The FDA warning letters were sent to the following firms and concerning the products named. Consumers who have purchased these products should contact their physicians if they suspect a skin infection is either worsening or not improving:

• Tec Laboratories: Staphaseptic First Aid Antiseptic/Pain Relieving Gel. The warning letter can be accessed at: http://www.fda.gov/ICECI/EnforcementActions/WarningLetters/ucm251975.htm.
• JD Nelson and Associates: Safe4Hours Hand Sanitizing Lotion and Safe4Hours First Aid Antiseptic Skin Protectant. The warning letter can be accessed at: http://www.fda.gov/ICECI/EnforcementActions/WarningLetters/ucm252038.htm.
• Dr. G.H. Tichenor Antiseptic Co.: Dr. Tichenor’s Antiseptic Gel. The warning letter can be accessed at: http://www.fda.gov/ICECI/EnforcementActions/WarningLetters/ucm251938.htm.
• Oh So Clean, Inc doing business as (dba) CleanWell Company: CleanWell All-Natural Foaming Hand Sanitizer, CleanWell All-Natural Hand Sanitizer, CleanWell All-Natural Hand Sanitizing Wipes, and CleanWell All-Natural Antibacterial Foaming Handsoap. The warning letter can be accessed at: http://www.fda.gov/ICECI/EnforcementActions/WarningLetters/ucm251979.htm.

The letters explain that the companies are marketing these products in violation of federal law. “MRSA is a serious public health threat,” said Deborah Autor, director of the Office of Compliance in the FDA’s Center for Drug Evaluation and Research. “The FDA cannot allow companies to mislead consumers by making unproven prevention claims.” The companies have 15 days to correct the violations. Failure to do so may result in legal action including seizure and injunction.

We’ve long reported on the escalating issues with MRSA, a type of staph that causes infections resistant to most antibiotics and has sickened tens of thousands of Americans annually in recent years. Fully preventable, MRSA is very treatable in early stages with early and proper diagnosis and general-purpose antibiotics, a bandage, and a clean environment. MRSA is resistant to all but the one antibiotic of last resort, which is being used more and more, and with decreasing success. Without treatment or with incorrect diagnosis and treatment, MRSA spreads rapidly, leading to respiratory failure and surgeries, attacking vital organs like the lungs and heart. Survivors are not always returned to their pre-MRSA condition, losing limbs, hearing, and full use of damaged organs.

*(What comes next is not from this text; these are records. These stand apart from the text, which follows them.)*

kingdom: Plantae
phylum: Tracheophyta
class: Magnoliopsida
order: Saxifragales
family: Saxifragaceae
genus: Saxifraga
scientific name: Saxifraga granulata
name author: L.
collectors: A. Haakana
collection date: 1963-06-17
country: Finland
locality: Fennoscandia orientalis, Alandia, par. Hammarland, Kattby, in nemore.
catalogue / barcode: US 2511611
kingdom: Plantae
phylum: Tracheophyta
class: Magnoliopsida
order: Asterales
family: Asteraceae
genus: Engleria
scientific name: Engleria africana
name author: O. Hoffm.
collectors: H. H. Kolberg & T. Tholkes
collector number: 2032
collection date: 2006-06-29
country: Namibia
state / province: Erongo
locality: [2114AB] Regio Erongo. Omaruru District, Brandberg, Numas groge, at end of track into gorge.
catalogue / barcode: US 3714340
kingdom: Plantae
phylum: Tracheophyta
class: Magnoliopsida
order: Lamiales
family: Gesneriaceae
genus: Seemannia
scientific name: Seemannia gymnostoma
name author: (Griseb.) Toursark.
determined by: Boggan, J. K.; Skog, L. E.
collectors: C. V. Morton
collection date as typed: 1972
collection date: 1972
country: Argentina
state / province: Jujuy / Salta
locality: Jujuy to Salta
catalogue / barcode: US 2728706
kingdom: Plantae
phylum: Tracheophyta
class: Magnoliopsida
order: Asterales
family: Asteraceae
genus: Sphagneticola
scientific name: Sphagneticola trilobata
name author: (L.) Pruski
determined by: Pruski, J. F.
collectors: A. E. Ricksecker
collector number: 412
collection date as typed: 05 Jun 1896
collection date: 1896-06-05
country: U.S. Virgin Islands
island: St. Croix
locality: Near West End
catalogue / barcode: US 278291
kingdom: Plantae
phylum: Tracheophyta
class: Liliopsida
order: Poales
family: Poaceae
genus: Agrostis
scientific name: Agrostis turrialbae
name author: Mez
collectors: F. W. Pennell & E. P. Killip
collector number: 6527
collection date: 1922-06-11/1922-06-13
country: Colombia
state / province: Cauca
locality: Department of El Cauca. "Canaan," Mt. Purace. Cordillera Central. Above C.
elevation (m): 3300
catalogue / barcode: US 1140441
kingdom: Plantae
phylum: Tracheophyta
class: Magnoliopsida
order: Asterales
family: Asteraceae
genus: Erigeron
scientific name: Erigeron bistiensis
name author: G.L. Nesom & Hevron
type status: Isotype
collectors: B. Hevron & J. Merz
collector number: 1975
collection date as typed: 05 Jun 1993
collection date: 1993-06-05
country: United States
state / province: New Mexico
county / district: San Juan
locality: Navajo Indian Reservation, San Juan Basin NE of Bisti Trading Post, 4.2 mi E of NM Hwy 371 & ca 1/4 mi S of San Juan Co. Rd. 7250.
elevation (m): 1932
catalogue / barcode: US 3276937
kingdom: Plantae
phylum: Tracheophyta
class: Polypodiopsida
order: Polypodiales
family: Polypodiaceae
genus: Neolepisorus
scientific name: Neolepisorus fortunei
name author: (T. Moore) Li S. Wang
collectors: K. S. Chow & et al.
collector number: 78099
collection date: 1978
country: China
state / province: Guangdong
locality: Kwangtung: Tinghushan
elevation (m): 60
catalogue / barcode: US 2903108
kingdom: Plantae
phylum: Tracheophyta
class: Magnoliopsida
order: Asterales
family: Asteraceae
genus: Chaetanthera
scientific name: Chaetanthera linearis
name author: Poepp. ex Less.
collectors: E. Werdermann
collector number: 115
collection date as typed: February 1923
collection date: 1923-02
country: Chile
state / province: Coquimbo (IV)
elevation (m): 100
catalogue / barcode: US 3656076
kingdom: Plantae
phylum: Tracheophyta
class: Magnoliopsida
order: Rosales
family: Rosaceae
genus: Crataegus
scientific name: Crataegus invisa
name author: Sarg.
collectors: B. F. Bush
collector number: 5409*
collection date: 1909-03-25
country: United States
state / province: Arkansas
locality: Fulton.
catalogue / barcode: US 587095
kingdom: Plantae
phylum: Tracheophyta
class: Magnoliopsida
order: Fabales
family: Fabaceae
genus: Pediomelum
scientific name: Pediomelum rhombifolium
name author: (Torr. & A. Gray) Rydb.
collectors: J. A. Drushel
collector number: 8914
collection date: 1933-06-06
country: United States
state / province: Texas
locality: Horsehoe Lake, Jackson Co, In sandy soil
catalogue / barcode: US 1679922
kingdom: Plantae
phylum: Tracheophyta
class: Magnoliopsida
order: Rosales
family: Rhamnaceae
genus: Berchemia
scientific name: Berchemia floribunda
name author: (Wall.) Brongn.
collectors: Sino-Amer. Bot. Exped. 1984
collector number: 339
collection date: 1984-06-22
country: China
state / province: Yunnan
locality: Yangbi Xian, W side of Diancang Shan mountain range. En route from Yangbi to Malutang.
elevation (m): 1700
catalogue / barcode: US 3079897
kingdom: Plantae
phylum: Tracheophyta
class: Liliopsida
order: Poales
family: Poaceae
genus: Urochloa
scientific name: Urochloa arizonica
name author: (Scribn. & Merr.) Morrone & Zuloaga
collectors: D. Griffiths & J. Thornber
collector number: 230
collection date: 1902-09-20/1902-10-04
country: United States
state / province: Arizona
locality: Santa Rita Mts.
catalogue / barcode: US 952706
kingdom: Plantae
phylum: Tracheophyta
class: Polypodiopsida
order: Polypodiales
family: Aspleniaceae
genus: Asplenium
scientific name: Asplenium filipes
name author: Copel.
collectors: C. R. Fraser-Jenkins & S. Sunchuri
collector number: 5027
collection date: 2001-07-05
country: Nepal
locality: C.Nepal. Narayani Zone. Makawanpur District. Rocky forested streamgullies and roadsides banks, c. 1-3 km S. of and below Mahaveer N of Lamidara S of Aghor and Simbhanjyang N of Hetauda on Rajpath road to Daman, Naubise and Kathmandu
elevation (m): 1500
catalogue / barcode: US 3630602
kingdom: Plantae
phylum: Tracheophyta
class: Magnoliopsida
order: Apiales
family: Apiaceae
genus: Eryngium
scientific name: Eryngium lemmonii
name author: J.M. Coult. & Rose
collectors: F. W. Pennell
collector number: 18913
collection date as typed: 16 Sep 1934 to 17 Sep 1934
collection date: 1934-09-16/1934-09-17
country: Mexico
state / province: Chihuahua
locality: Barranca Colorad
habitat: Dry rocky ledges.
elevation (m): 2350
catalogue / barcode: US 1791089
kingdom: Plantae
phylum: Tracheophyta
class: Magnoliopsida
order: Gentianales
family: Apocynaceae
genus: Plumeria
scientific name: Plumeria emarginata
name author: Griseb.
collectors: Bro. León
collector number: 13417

Health care professionals and patients are encouraged to report adverse events or side-effects related to the use of these products to the FDA’s MedWatch Safety Information and Adverse Event Reporting Program: Complete and submit the report Online: www.fda.gov/MedWatch/report.htm or download the form at: https://www.accessdata.fda.gov/scripts/medwatch/medwatch-online.htm or call 1-800-332-1088 to request a reporting form, then complete and return to the address on the pre-addressed form, or submit by fax to 1-800-FDA-0178.